* _Exercise input_:
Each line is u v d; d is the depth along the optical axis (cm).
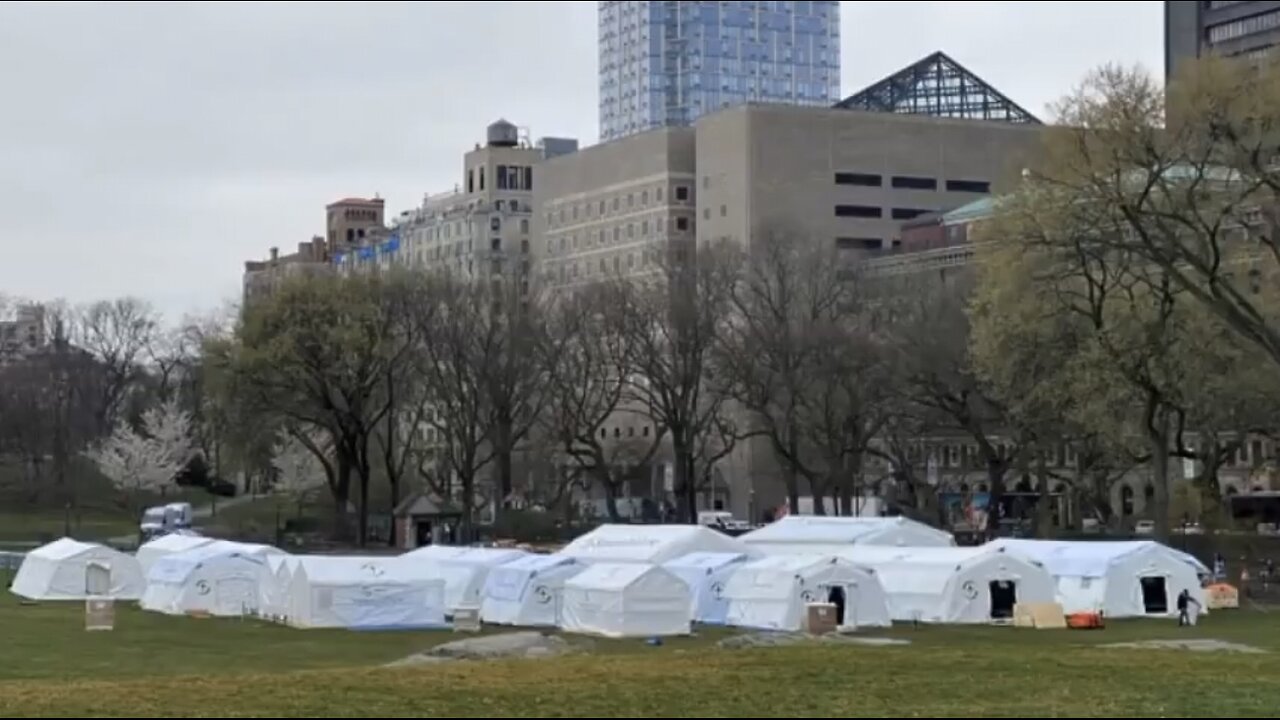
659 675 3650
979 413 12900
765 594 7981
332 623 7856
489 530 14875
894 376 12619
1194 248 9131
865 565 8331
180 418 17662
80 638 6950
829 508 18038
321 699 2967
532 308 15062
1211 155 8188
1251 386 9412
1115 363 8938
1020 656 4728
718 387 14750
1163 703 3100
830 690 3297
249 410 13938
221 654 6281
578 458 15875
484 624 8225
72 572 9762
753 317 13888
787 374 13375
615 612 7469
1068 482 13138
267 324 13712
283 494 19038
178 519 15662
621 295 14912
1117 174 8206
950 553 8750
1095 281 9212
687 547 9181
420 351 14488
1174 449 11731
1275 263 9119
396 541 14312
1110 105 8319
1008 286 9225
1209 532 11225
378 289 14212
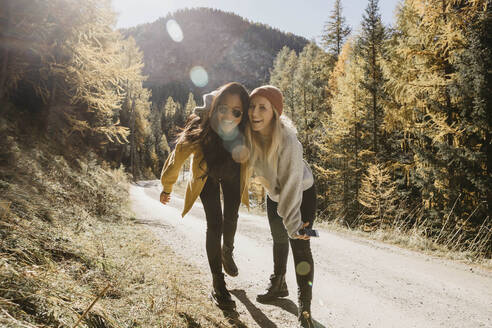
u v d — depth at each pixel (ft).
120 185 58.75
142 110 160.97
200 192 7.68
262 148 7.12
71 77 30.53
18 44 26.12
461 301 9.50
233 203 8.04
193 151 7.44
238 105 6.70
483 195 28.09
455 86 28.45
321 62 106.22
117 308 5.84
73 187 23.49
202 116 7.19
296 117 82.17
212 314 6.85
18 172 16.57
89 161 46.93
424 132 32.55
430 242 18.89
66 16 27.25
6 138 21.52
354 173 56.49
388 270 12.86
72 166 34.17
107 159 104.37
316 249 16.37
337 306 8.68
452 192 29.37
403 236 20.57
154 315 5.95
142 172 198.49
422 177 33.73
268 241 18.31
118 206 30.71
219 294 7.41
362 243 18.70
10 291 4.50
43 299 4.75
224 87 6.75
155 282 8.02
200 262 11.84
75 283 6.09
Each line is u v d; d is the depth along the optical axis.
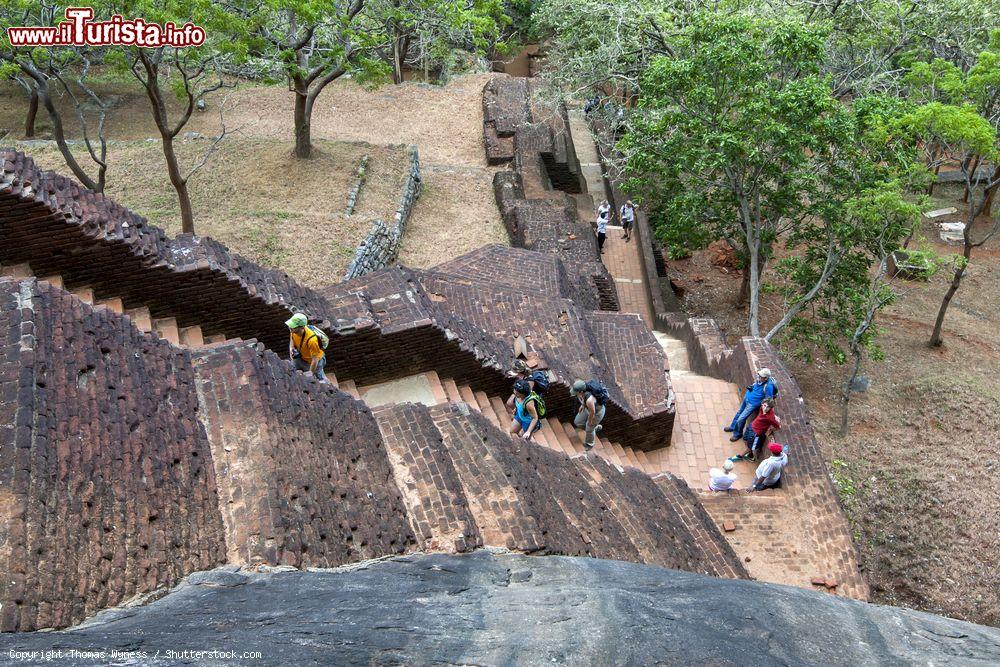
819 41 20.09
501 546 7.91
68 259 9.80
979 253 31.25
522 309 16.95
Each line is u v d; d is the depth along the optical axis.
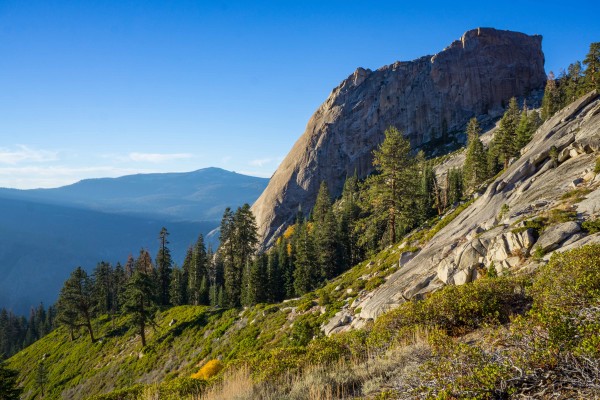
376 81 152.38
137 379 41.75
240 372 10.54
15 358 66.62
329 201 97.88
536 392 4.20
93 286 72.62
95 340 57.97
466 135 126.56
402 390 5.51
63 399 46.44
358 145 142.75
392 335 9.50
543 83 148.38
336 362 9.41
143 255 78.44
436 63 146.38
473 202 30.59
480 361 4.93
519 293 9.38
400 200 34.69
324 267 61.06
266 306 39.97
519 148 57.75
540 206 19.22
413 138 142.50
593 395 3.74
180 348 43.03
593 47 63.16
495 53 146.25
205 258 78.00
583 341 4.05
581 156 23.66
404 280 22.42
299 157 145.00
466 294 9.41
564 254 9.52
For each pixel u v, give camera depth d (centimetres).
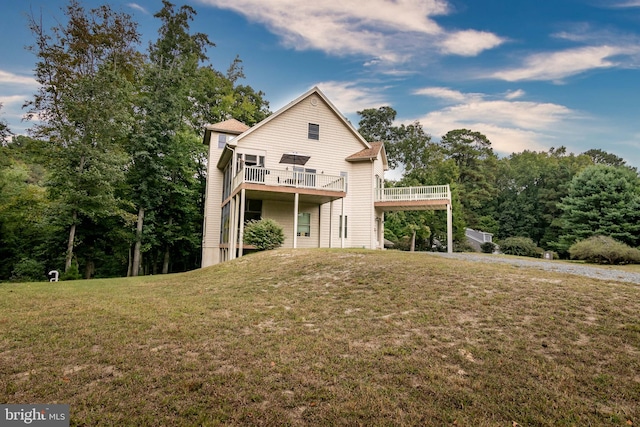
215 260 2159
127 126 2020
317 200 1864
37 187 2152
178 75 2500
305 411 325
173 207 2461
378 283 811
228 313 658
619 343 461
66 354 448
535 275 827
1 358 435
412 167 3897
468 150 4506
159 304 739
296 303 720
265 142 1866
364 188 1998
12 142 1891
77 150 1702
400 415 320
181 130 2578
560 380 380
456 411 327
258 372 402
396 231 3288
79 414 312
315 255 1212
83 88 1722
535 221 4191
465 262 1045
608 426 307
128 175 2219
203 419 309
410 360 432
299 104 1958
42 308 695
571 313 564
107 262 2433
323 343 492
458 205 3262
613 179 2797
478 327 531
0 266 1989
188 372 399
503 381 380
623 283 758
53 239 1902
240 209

* _What to work on_: Copy over exactly the lines above from the one with "468 150 4506" to the last, both included, and no others.

* _Written solution_:
468 150 4506
159 304 739
296 303 720
265 142 1866
364 188 1998
12 142 1891
77 150 1702
400 415 320
181 130 2578
560 380 380
456 411 327
258 372 402
396 231 3288
79 414 312
315 255 1212
83 88 1722
535 221 4191
465 262 1045
608 426 307
128 175 2219
203 419 309
410 360 432
299 104 1958
42 308 695
571 313 564
107 262 2433
323 343 492
458 205 3262
613 179 2797
478 327 531
0 266 1989
188 372 399
503 381 380
623 283 758
53 239 1902
240 209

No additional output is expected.